[User interface change data]
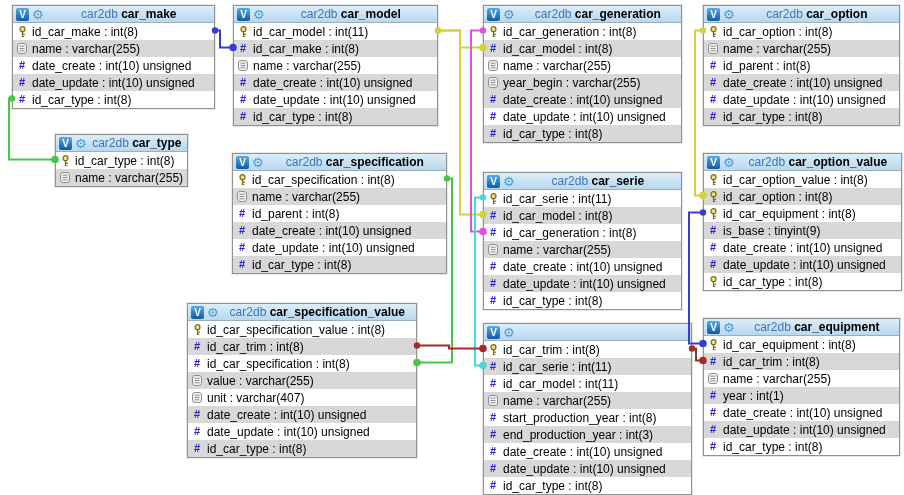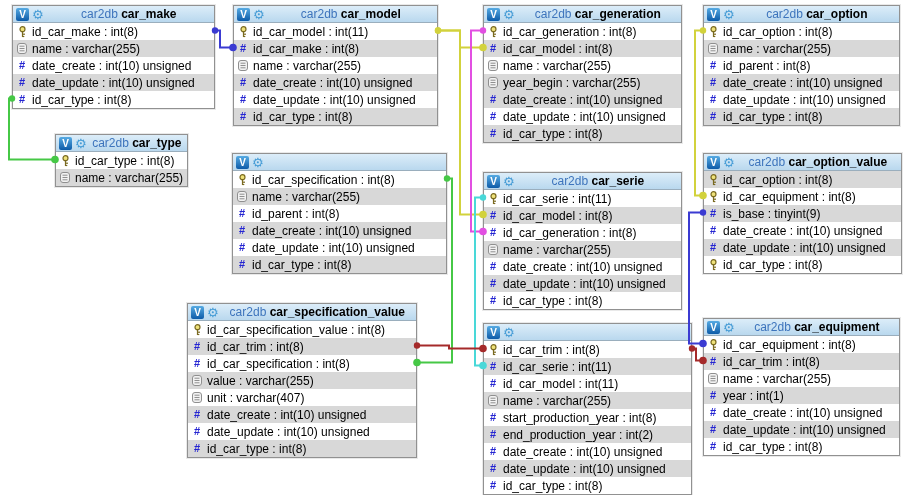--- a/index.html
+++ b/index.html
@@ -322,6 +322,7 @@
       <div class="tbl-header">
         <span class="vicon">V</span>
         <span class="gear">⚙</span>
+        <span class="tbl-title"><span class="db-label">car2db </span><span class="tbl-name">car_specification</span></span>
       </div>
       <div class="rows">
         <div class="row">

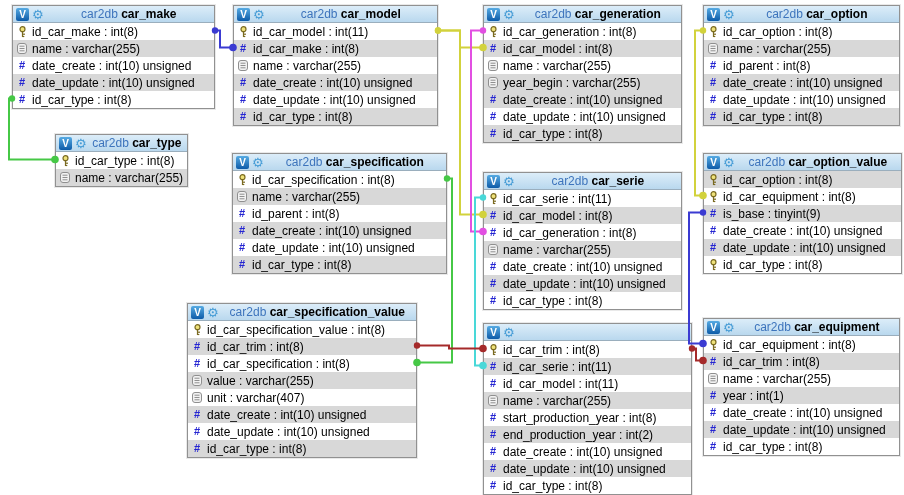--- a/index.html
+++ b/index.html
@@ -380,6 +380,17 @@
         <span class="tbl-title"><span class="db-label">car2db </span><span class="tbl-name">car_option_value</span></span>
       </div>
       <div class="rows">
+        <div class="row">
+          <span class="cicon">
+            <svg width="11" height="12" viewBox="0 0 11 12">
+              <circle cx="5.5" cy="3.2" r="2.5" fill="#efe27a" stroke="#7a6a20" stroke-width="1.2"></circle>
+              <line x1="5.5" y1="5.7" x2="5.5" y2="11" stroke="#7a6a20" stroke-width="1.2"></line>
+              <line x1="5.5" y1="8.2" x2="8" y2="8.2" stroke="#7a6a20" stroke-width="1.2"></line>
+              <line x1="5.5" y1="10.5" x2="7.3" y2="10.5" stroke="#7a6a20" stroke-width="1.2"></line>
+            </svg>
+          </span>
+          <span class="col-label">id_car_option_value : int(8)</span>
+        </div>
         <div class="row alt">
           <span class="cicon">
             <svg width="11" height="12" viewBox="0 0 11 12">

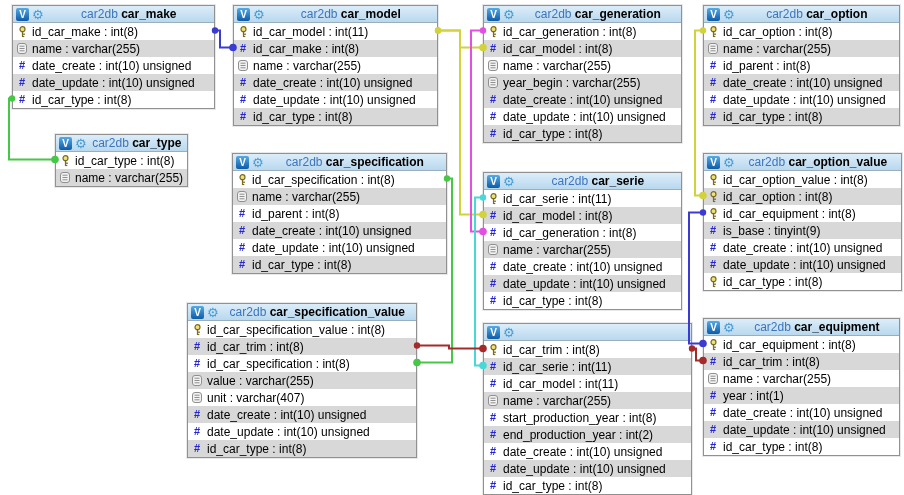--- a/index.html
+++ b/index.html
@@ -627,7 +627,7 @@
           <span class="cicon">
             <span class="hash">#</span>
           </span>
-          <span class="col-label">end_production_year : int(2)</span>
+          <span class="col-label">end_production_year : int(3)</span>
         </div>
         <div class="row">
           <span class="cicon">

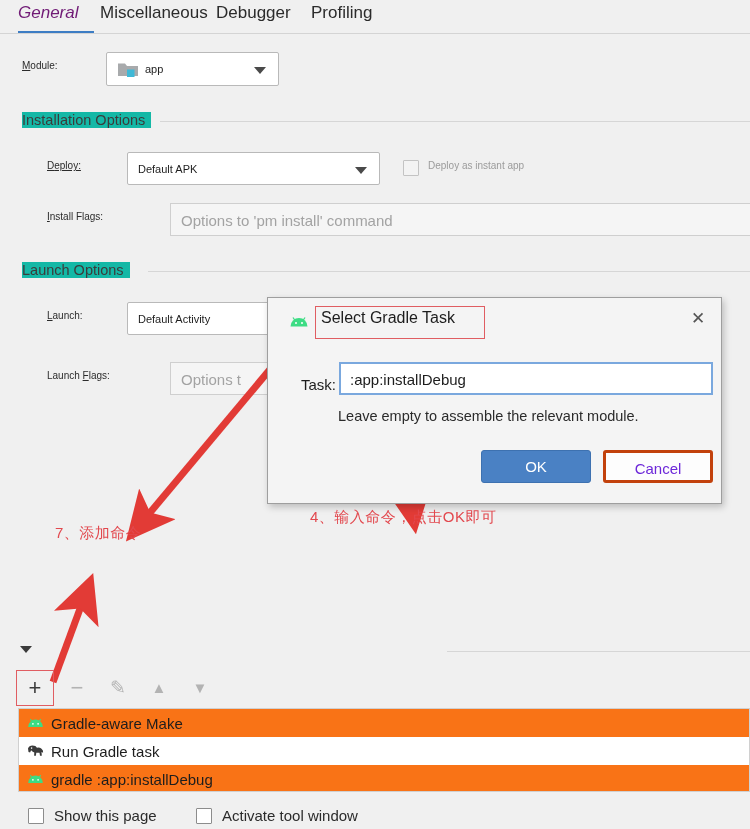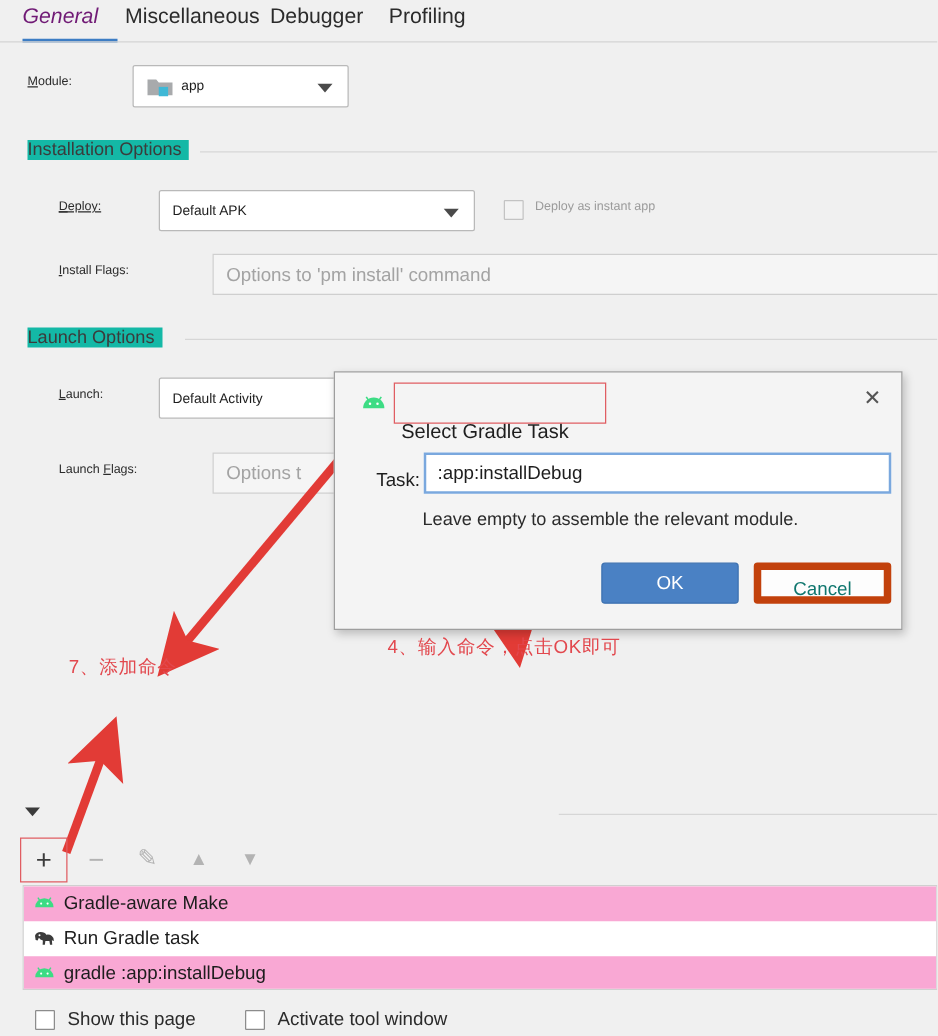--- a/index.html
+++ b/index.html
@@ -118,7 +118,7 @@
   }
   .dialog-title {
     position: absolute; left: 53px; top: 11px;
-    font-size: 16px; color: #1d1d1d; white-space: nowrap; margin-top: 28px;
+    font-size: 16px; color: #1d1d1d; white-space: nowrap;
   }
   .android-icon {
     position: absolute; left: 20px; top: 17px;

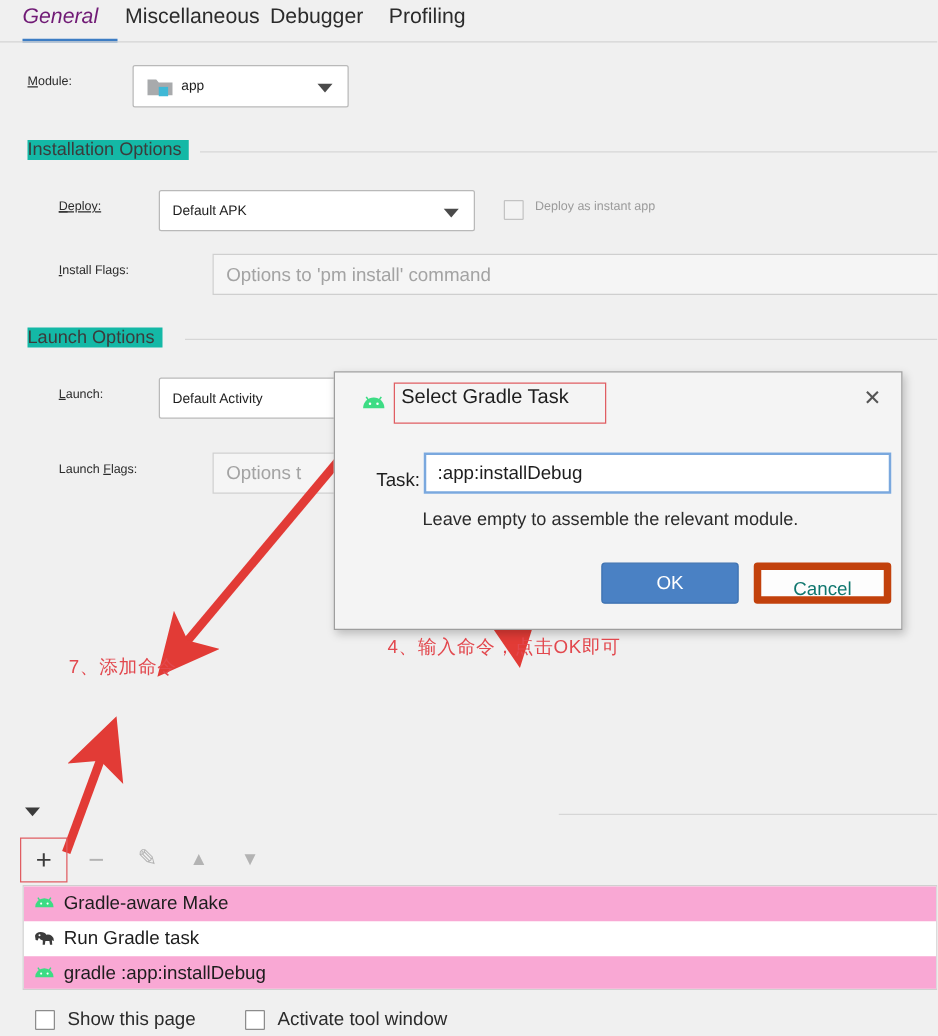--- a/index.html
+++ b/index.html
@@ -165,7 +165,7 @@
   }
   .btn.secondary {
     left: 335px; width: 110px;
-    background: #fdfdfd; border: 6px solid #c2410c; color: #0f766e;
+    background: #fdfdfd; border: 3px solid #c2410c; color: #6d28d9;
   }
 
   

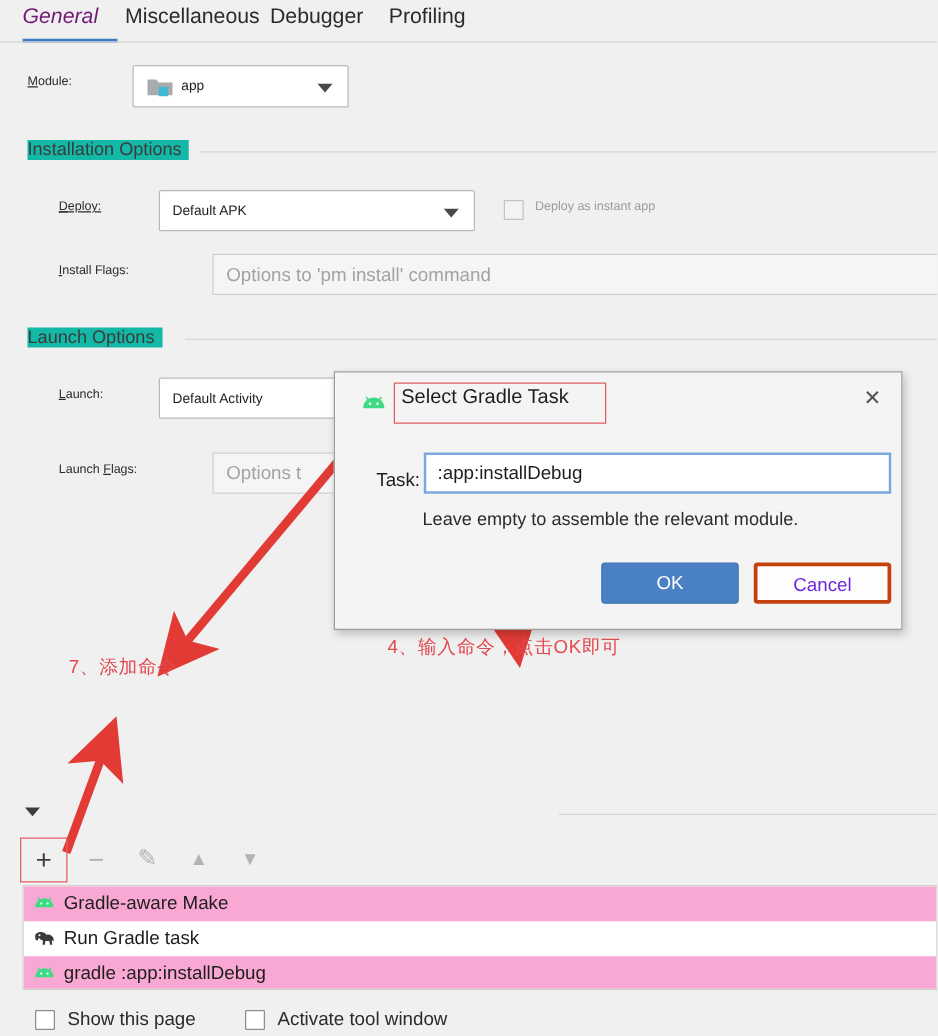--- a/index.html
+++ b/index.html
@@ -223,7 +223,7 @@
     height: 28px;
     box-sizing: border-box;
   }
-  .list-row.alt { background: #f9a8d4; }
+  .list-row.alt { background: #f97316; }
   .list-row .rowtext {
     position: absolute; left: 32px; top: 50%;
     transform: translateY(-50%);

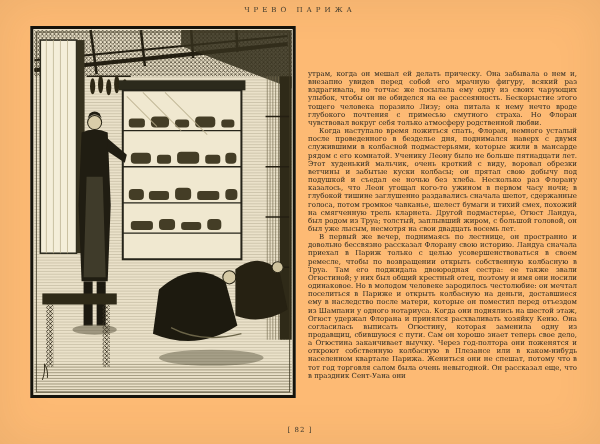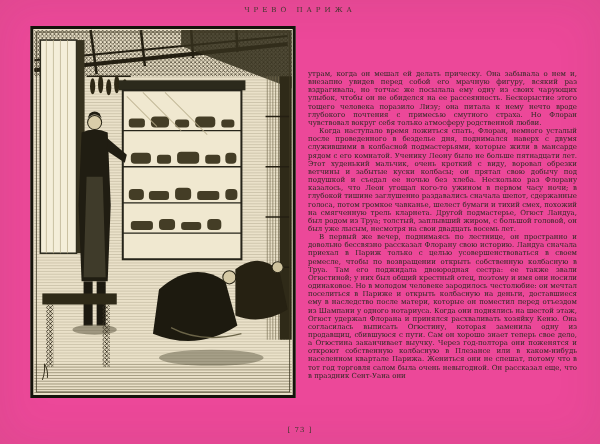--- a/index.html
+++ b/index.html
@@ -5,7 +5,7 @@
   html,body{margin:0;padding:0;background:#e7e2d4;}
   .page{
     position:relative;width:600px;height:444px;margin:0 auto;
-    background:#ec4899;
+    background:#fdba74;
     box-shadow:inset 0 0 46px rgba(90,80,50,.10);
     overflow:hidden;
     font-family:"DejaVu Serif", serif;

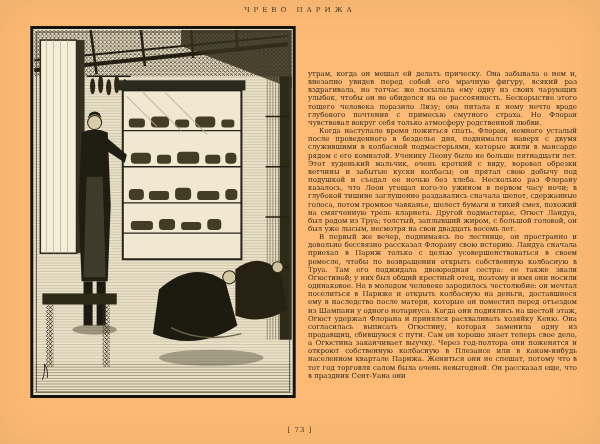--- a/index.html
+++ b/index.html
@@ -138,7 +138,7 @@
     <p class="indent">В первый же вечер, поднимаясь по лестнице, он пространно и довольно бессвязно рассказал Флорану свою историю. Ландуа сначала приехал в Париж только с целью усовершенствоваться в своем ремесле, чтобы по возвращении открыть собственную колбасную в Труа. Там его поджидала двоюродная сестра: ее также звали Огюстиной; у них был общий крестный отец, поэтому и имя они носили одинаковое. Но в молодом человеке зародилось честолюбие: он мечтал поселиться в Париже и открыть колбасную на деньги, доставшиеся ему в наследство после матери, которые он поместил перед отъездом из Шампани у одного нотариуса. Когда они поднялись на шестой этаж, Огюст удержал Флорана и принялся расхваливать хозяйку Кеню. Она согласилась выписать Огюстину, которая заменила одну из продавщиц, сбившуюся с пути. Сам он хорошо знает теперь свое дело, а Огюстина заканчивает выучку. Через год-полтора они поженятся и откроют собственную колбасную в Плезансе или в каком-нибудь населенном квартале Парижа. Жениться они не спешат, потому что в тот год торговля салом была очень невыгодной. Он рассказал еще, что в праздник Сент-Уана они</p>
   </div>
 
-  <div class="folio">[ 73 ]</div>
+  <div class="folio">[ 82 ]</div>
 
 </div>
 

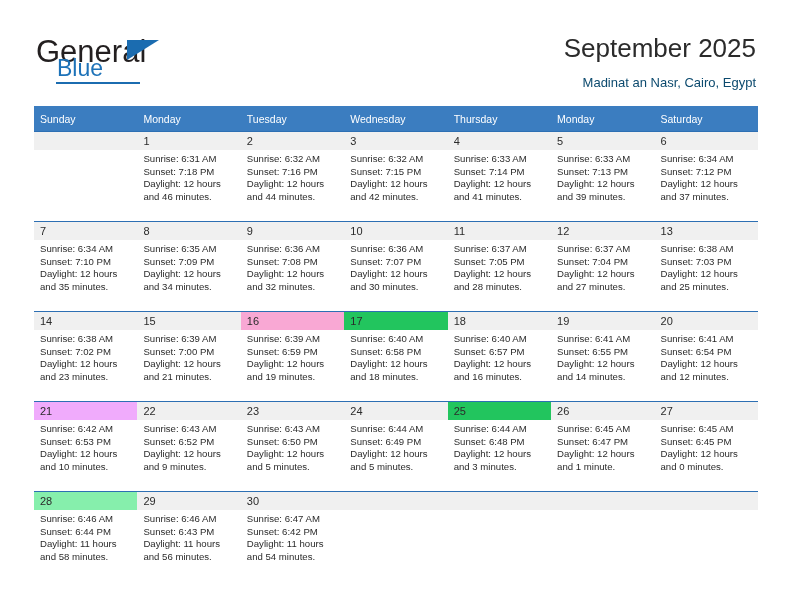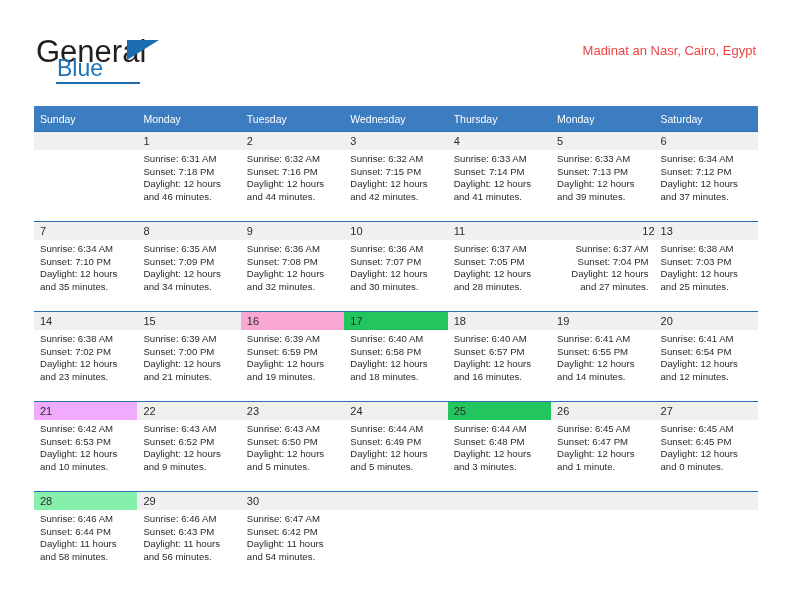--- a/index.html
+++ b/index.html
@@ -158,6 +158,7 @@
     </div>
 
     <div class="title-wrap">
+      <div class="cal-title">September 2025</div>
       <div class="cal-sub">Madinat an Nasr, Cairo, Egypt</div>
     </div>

## ACTIVITY
Reproduce the data above word for word from its first line through the line that holds "position: absolute; left: 53px;", both ends included; skip pictures.

## SOLVED PROBLEM
--- a/index.html
+++ b/index.html
@@ -322,6 +322,7 @@
       <div class="tbl-header">
         <span class="vicon">V</span>
         <span class="gear">⚙</span>
+        <span class="tbl-title"><span class="db-label">car2db </span><span class="tbl-name">car_specification</span></span>
       </div>
       <div class="rows">
         <div class="row">

--- a/index.html
+++ b/index.html
@@ -380,6 +380,17 @@
         <span class="tbl-title"><span class="db-label">car2db </span><span class="tbl-name">car_option_value</span></span>
       </div>
       <div class="rows">
+        <div class="row">
+          <span class="cicon">
+            <svg width="11" height="12" viewBox="0 0 11 12">
+              <circle cx="5.5" cy="3.2" r="2.5" fill="#efe27a" stroke="#7a6a20" stroke-width="1.2"></circle>
+              <line x1="5.5" y1="5.7" x2="5.5" y2="11" stroke="#7a6a20" stroke-width="1.2"></line>
+              <line x1="5.5" y1="8.2" x2="8" y2="8.2" stroke="#7a6a20" stroke-width="1.2"></line>
+              <line x1="5.5" y1="10.5" x2="7.3" y2="10.5" stroke="#7a6a20" stroke-width="1.2"></line>
+            </svg>
+          </span>
+          <span class="col-label">id_car_option_value : int(8)</span>
+        </div>
         <div class="row alt">
           <span class="cicon">
             <svg width="11" height="12" viewBox="0 0 11 12">

--- a/index.html
+++ b/index.html
@@ -627,7 +627,7 @@
           <span class="cicon">
             <span class="hash">#</span>
           </span>
-          <span class="col-label">end_production_year : int(2)</span>
+          <span class="col-label">end_production_year : int(3)</span>
         </div>
         <div class="row">
           <span class="cicon">

--- a/index.html
+++ b/index.html
@@ -118,7 +118,7 @@
   }
   .dialog-title {
     position: absolute; left: 53px; top: 11px;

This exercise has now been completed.